Article Twelfth of the Company’s amended and restated certificate of incorporation, as amended, provides that each person who at any time is or was the Company’s director or officer, or any person who, while the Company’s director or officer, is or was serving at the Company’s request as a director, officer, partner, venturer, proprietor, trustee, employee, agent or similar functionary of another foreign or domestic corporation, limited liability company, association, partnership, joint venture, sole proprietorship, trust, employee benefit plan or other enterprise, shall be entitled to (1) indemnification and (2) the advancement of expenses incurred by such person from the Company as, and to the fullest extent, permitted by the Delaware General Corporation Law or any successor statutory provision, as from time to time amended. Any repeal or modification of Article Twelfth of the Company’s amended and restated certificate of incorporation, as amended, shall be prospective only, and shall not limit the rights of any director or officer or the Company’s obligations with respect to any claim arising from the services of such director or officer in the capacities described above prior to any such repeal or amendment of Article Twelfth. Article Twelfth further provides that, in the event of the death of any person having a right of indemnification under the foregoing provisions, such right shall inure to the benefit of his or her heirs, executors, administrators and personal representatives. The rights conferred in Article Twelfth of the Company’s amended and restated certificate of incorporation, as amended, are not exclusive of any other right which any person may have or hereafter acquire under any statute, bylaw, resolution of stockholders or directors, agreement or otherwise.

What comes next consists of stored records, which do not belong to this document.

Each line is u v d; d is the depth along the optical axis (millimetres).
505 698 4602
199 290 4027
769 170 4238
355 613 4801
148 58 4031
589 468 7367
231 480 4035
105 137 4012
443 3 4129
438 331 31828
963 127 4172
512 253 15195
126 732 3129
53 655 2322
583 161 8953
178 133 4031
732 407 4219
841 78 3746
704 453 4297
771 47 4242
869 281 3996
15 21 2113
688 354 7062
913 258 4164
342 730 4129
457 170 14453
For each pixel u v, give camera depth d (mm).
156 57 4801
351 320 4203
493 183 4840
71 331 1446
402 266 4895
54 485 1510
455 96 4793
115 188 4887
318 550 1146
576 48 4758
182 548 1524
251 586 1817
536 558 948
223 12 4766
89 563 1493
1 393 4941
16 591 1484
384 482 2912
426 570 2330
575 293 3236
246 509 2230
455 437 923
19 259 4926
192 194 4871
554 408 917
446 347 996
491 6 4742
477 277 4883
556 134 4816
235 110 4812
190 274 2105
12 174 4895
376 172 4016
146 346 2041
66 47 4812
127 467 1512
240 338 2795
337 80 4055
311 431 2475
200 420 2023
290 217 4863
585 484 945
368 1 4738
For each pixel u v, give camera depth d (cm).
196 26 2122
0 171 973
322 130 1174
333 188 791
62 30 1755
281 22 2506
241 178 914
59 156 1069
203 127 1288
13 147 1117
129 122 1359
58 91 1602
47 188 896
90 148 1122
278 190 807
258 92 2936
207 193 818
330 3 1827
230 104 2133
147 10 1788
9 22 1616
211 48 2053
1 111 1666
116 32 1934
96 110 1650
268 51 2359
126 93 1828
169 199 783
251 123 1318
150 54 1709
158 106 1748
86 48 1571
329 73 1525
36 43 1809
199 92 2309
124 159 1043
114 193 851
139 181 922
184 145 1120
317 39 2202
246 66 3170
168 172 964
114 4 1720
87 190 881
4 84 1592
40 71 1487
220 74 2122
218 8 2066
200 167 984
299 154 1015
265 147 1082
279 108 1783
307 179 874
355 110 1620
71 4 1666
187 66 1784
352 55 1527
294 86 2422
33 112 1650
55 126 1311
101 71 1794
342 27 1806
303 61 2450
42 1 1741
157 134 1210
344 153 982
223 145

Article Thirteenth of the Company’s amended and restated certificate of incorporation, as amended, provides that the Company’s directors shall not be personally liable to the Company or any of the Company’s stockholders for monetary damages for breach of fiduciary duty as a director involving any act or omission of any such director; provided, however, that such Article Thirteenth does not eliminate or limit the liability of a director (1) for any breach of such director’s duty of loyalty to the Company or the Company’s stockholders, (2) for acts or omissions not in good faith or which involve intentional misconduct or a knowing violation of law, (3) under Section 174 of the Delaware General Corporation Law (which relates to certain unlawful dividend payments or stock purchases or redemptions), as the same exists or may hereafter be amended, supplemented or replaced, or (4) for a transaction from which the director derived an improper personal benefit. If the Delaware General Corporation Law is amended to authorize the further elimination or limitation of the liability of directors, then the liability of a director, in addition to the limitation on personal liability described above, shall be limited to the fullest extent permitted by the Delaware General Corporation Law, as so amended. Furthermore, any repeal or modification of Article Thirteenth of the Company’s amended and restated certificate of incorporation, as amended, by the Company’s stockholders shall be prospective only, and shall not adversely affect any limitation on the personal liability of a director existing at the time of such repeal or modification.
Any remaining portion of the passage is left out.